Novel Uncle Tom’s Cabin memang banyak mengundang kontroversi, sehingga seorang novelis lain, Langston Hughes, berkomentar tentang novel tersebut “Buku yang paling kasar dan yang paling dibahas pada masanya". Selain novel Uncle Tom’s Cabin, terdapat beberapa karya terkenal Stowe lainnya, seperti: Dred, A Tale of the Great Dismal Swamp (1856); Our Charley and What to do with Him (1858); The Minister's Wooing (1859); The Pearl of Orr's Island: A Story of the Coast of Maine (1862); Agnes of Sorrento (1862). Dan terdapat karya non-fiksi dari Stowe yaitu: Earthly Care, A Heavenly Discipline (1845); Stories about our Dogs (1865); House and Home Papers (1865); and Little Foxes (1866). Stowe juga banyak menulis cerita pendek, puisi, artikel, drama dan himne.

Kehidupan Stowe tidak hanya tentang menulis, buku, dan reformasi. Stowe dan keluarganya sempat terlibat dengan skandal yang cukup memalukan semasa hidupnya. Skandal ini diungkap oleh dia sendiri dan melibatkan Stowe secara tidak langsung. Karena menurutnya “Pada akhirnya kebenaran adalah hal terbaik yang bisa kita berikan pada orang-orang.”  Pada tahun 1870, seorang wanita bernama Elizabeth Tilton mengaku kepada suaminya bahwa dia telah berselingkuh dengan Stowe. Skandal tersebut telah menyebar hingga sekarang dan Stowe diadili karena perzinaan itu pada tahun 1875 dan dia dibebaskan. Walaupun Stowe telah dibebaskan, reputasinya pasti masih tercoreng oleh skandal tersebut.

Pada akhirnya, Harriet Beecher Stowe hidup sebagai seorang wanita tua yang cukup menyedihkan karena sebagian besar dari anggota keluarganya meninggal dunia sebelum dia. Sama seperti kehidupan kita di Sumatera Barat yang sangat menjunjung tinggi norma – norma sosial, adat dan agama, jika kita telah terlibat kedalam suatu permasalahan yang cukup rumit dan mengarah ke pelanggaran norma tersebut, kita pasti akan jauh lebih mudah untuk merasa tertekan oleh keadaan lingkungan sekitar. Hal itu mempengaruhi bagaimana sikap kita menghadapi orang lain setelah mendapatkan masalah tersebut, dan mungkin saja karena merasa malu dan tidak memiliki seseorang yang bisa menjadi penuntun bagi hidup kita. Disaat itulah kita akan pasti kembali kepada – Nya.  

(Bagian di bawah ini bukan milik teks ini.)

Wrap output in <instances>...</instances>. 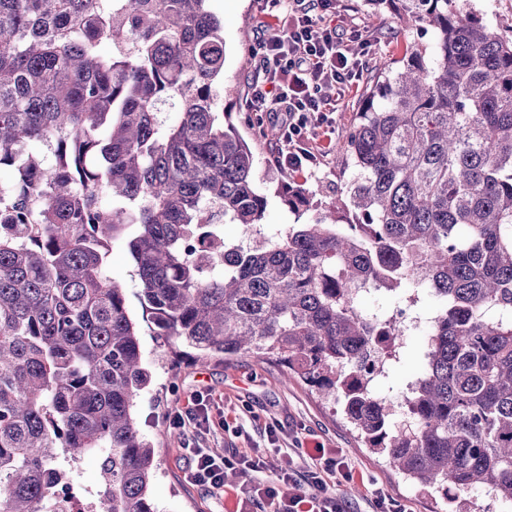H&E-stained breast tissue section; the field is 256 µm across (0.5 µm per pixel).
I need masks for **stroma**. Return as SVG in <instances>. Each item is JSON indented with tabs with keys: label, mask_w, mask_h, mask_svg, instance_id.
I'll return each mask as SVG.
<instances>
[{
	"label": "stroma",
	"mask_w": 512,
	"mask_h": 512,
	"mask_svg": "<svg viewBox=\"0 0 512 512\" xmlns=\"http://www.w3.org/2000/svg\"><path fill=\"white\" fill-rule=\"evenodd\" d=\"M214 7L224 23V107L240 131L251 134L252 126L240 108L250 71L249 48L256 37L257 0H215ZM336 9L348 20L360 25L375 43L367 62V76H374L379 62L401 57L413 45H433L435 36L428 27H401L389 11L377 12L364 0H336ZM361 91L347 95L336 114V138L329 155L307 166L294 176L296 182L319 189L322 199H329L335 189L344 187L340 176L342 147L352 130V120L359 110ZM108 275L126 280L127 304L131 316L140 320V341L151 382L142 393L136 418L145 437L152 442L159 469L148 495L157 512H232L236 498L233 482H225L216 491L191 484L186 474L189 461L181 446L188 434L167 425L169 413L186 404L191 393L205 392L209 423L195 435L202 447L220 455L248 448L271 446L294 448L319 443L335 448L354 463L353 481L337 483L327 476L328 485L344 498L350 512H372L376 495L382 494L404 505L407 512H443L440 496H426L413 490L398 471L386 465L362 447L345 422L341 409L320 398L304 384L288 379L285 368L275 359L254 357L214 358L206 362L183 357L173 363L169 348L161 346L142 311L132 279V265L123 242L114 243L105 260ZM419 337L402 339L400 361L387 379L378 381L381 392L400 395L416 376L419 367ZM276 424L275 438H268L265 427Z\"/></svg>",
	"instance_id": "obj_1"
}]
</instances>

Terlebih saat putri Stowe, Georgiana May meninggal akibat komplikasi dan kecanduan morfin. Karena Stowe lebih memperhatikan penyakit kecanduan yang dialami oleh anaknya, dia merupakan salah satu orang pertama yang menulis tentang kecanduan sebagai penyakit fisik, bukan kegagalan moral. Seperti yang pernah Stowe tuliskan didalam novel Uncle Tom’s Cabin “Sekali seumur hidup Tuhan mengirimkan kepada beberapa dari kita, seorang teman yang mengasihi diri kita, bukan khayalan, karakter yang tidak nyata, tetapi melihat melalui sampah ketidaksempurnaan kita, mengasihi dalam diri kita sosok ilahi dari kodrat kita, mengasihi, bukan manusia sebagaimana adanya kita, tetapi malaikat sebagaimana adanya kita”.

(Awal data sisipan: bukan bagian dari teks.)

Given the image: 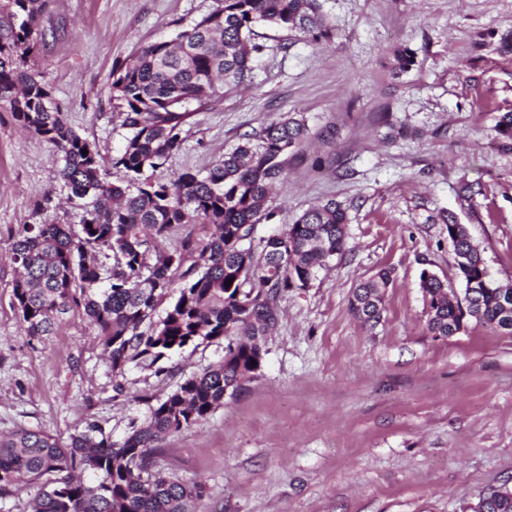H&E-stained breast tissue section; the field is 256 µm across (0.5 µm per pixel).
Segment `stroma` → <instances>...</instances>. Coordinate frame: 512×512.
<instances>
[{
    "instance_id": "obj_1",
    "label": "stroma",
    "mask_w": 512,
    "mask_h": 512,
    "mask_svg": "<svg viewBox=\"0 0 512 512\" xmlns=\"http://www.w3.org/2000/svg\"><path fill=\"white\" fill-rule=\"evenodd\" d=\"M221 0H50L54 28L27 60L68 125L104 160L126 131L111 72L140 47L171 40ZM332 41L255 27L249 80L184 126L168 181L210 167L282 115L310 136L282 157L271 220L281 232L318 201L346 207L347 245L304 288L277 301L260 371L207 420L167 436L155 468L201 487L195 512H464L481 491L512 487V335L473 320L449 337L426 327L419 276L463 286L437 212L466 224L492 278L512 282V149L496 132L512 111V0H324ZM415 63L395 73L394 52ZM54 147L0 104V436L61 437L95 425L122 442L188 375L224 355L199 341L151 366L113 373L82 311L51 336H28L14 304L9 244L19 225L78 226L83 209ZM480 183L474 199L462 182ZM389 270L382 317L349 309L360 280Z\"/></svg>"
}]
</instances>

Pada 1 Juli 1896, akhirnya Harriet Beecher Stowe meninggal dalam tidurnya dirumahnya yang berada di Hartford pada usia 85 tahun. Pada pemakaman Stowe, peti matinya dihiasi karangan bunga yang diberikan oleh anggota komunitas Afrika-Amerika di Boston yang bertuliskan “The Children of Uncle Tom”. Secara tidak langsung orang – orang berpikir bahwa Stowe menggambarkan dirinya sebagai seorang istri dan ibu kristen yang mencoba untuk hidup dengan aturan Tuhan yang berbelas kasih yang menginginkan dunia agar adil dan damai. Karena bagi Stowe dia seperti apa yang pernah dia sampaikan “Aku lebih berani daripada aku karena aku telah kehilangan semua; Dan dia yang tidak akan kehilangan apa – apa bisa menanggung semua resiko.”  Seperti yang dikatakan seorang penulis tentang klan Stowe yang terkenal, “Mereka tahu apa yang (Tuhan) inginkan dan melakukan yang terbaik untuk memastikan bahwa Dia mendapatkannya".